Segment Start: INFORMATION

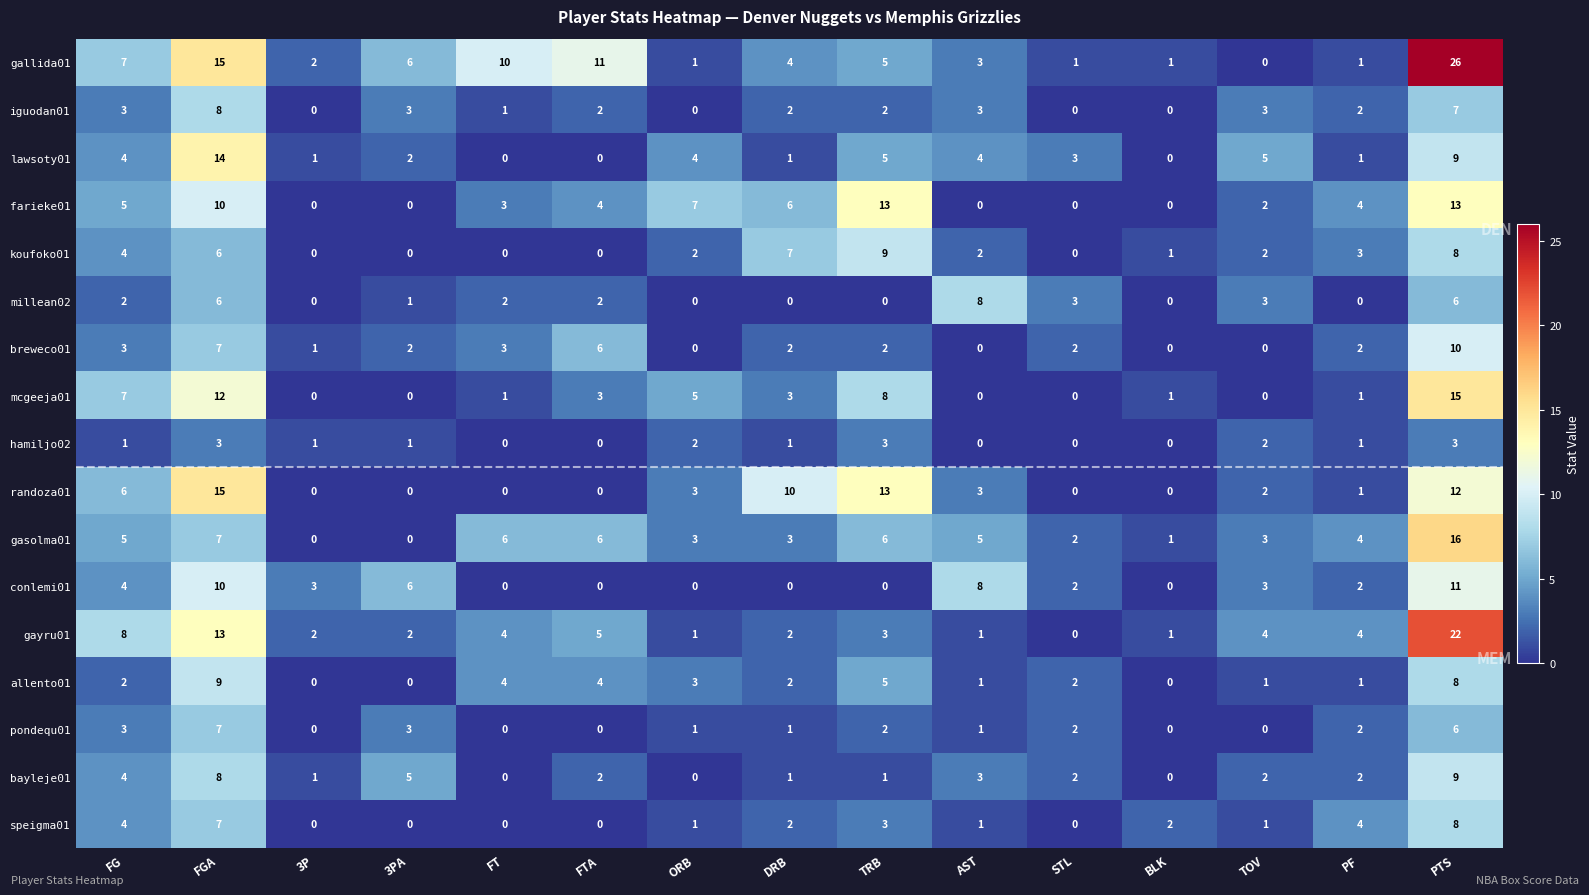

What is the average value of the gasolma01 series?

4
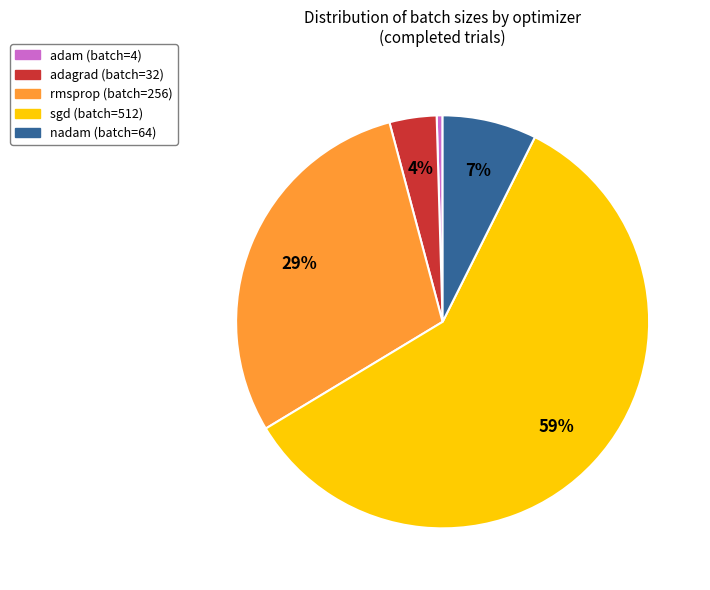

Is the sum of adam and rmsprop greater than half?

No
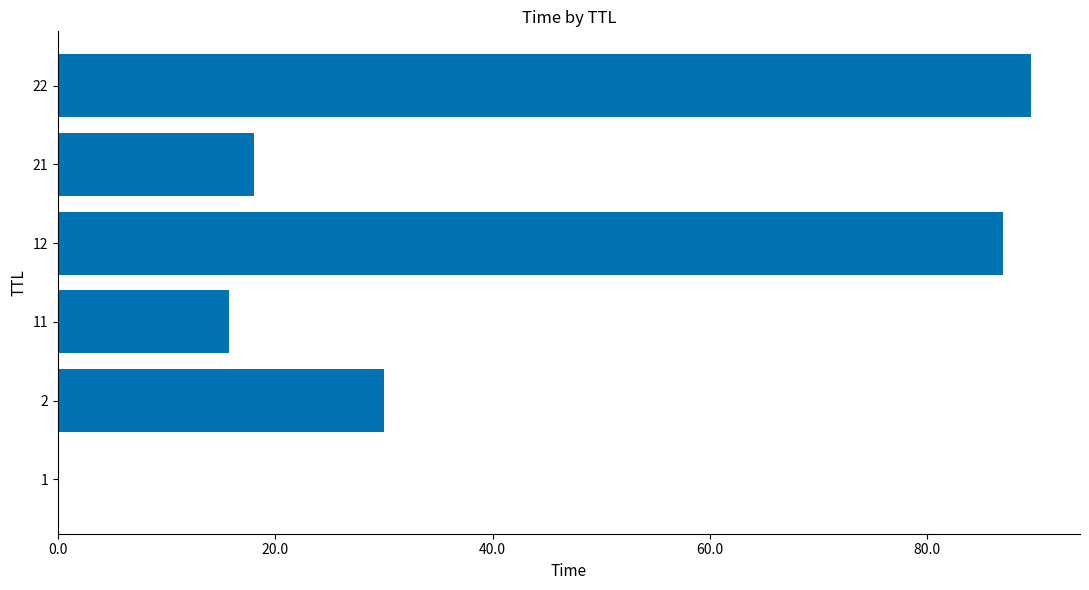

What is the sum of all values?

240.3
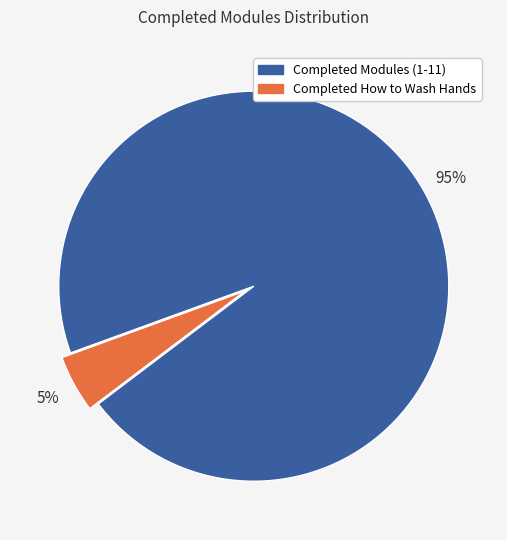

To the nearest percent, what is the average slice percentage?

50%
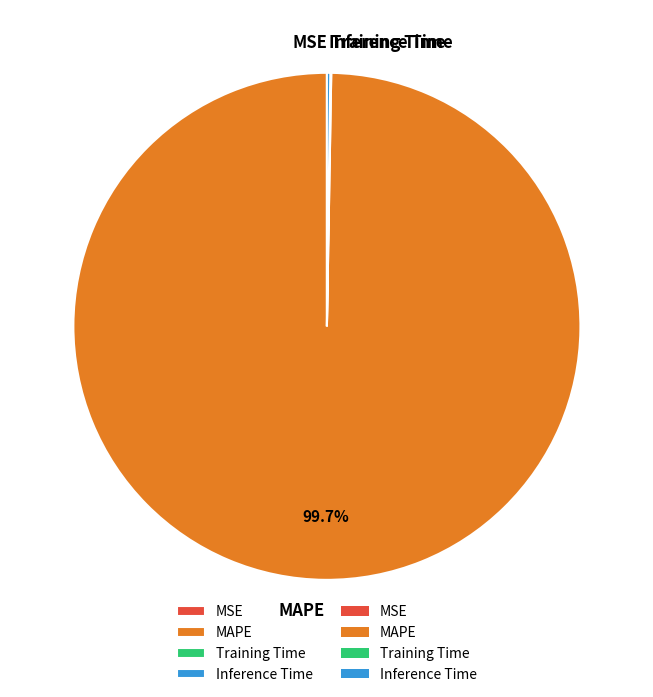

To the nearest percent, what is the difference between the largest and smallest slice percentages?

100%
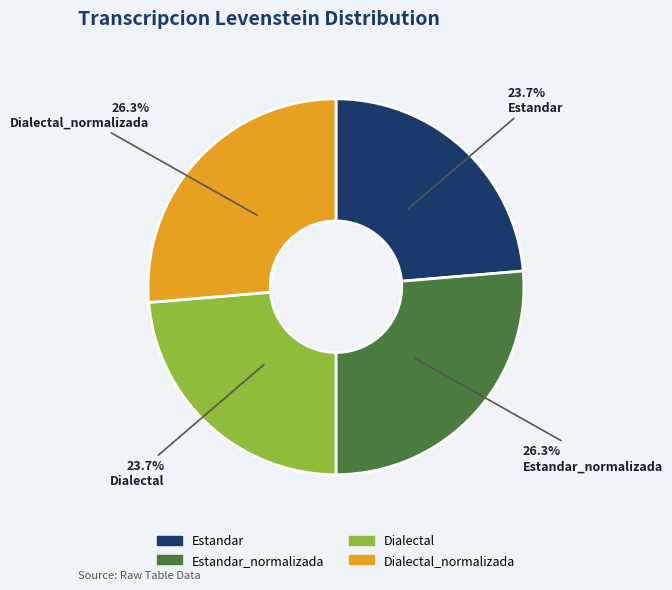

Which has a higher value, Dialectal_normalizada or Estandar?

Dialectal_normalizada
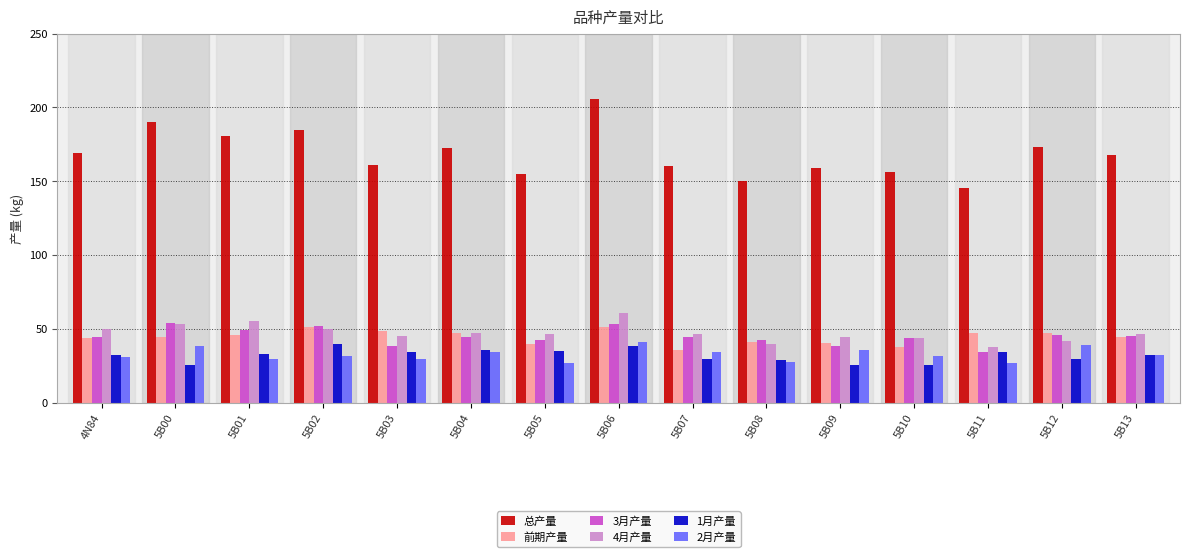

At which category is the sum across all series the highest?

5B06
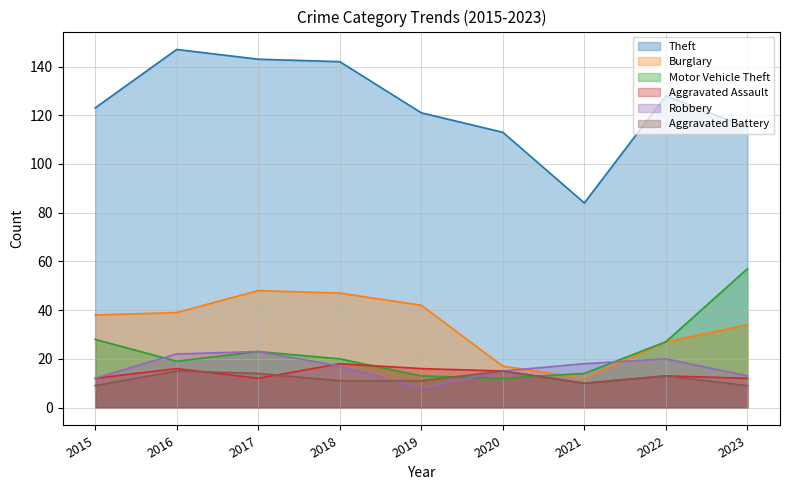

Rank the categories by Aggravated Battery value from lowest to highest.

2015, 2023, 2021, 2018, 2019, 2022, 2017, 2016, 2020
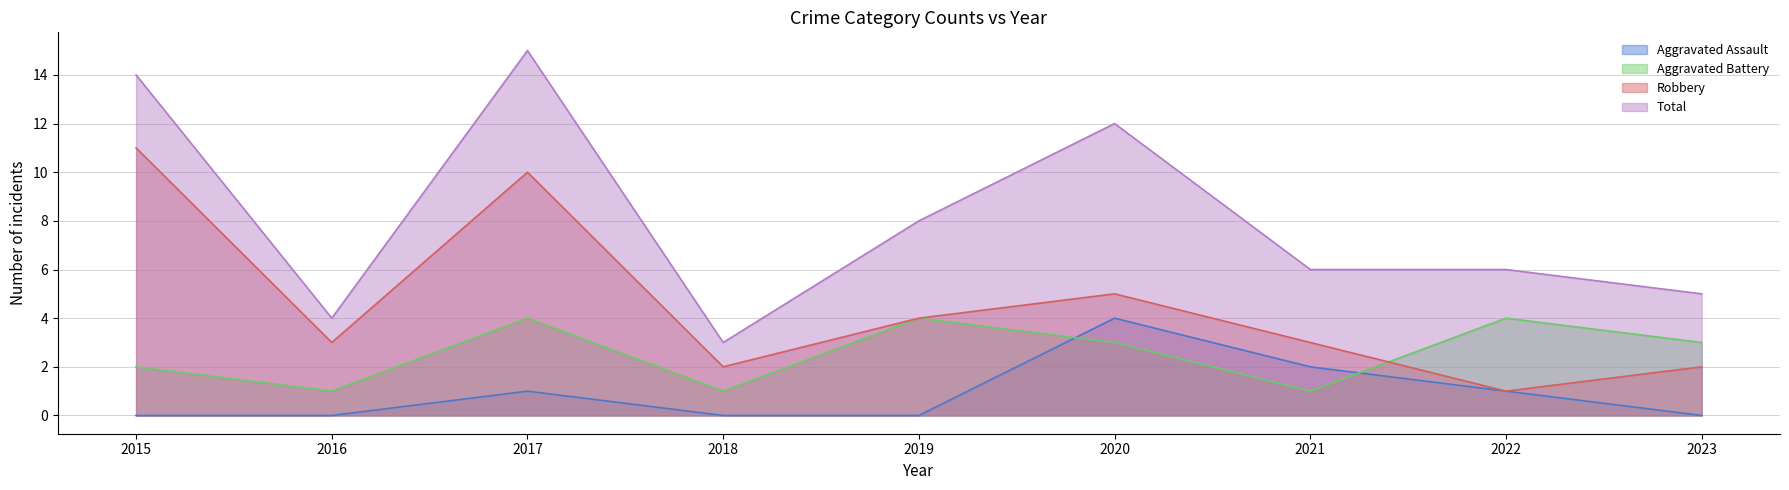

What is the sum of all Robbery values?

41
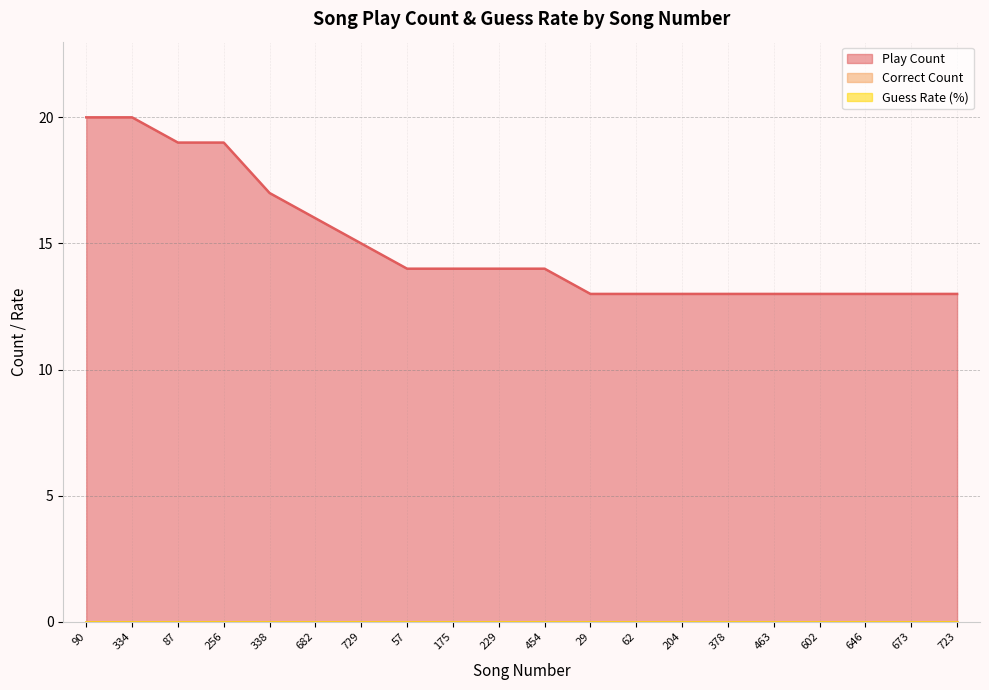

At how many categories does at least one series exceed 8?

20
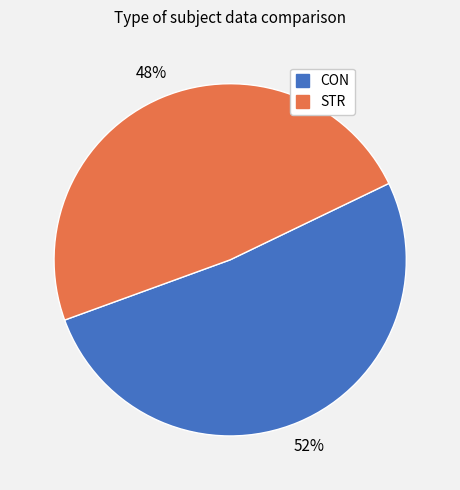

How many segments does this pie chart have?

2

Segment End: INFORMATION

▶ **WORK REQUIRED**
Report every line of the items above that contains the word "percent", reproducing each such line in full.

▶ **YOUR RESPONSE**
To the nearest percent, what is the average slice percentage?
To the nearest percent, what is the difference between the largest and smallest slice percentages?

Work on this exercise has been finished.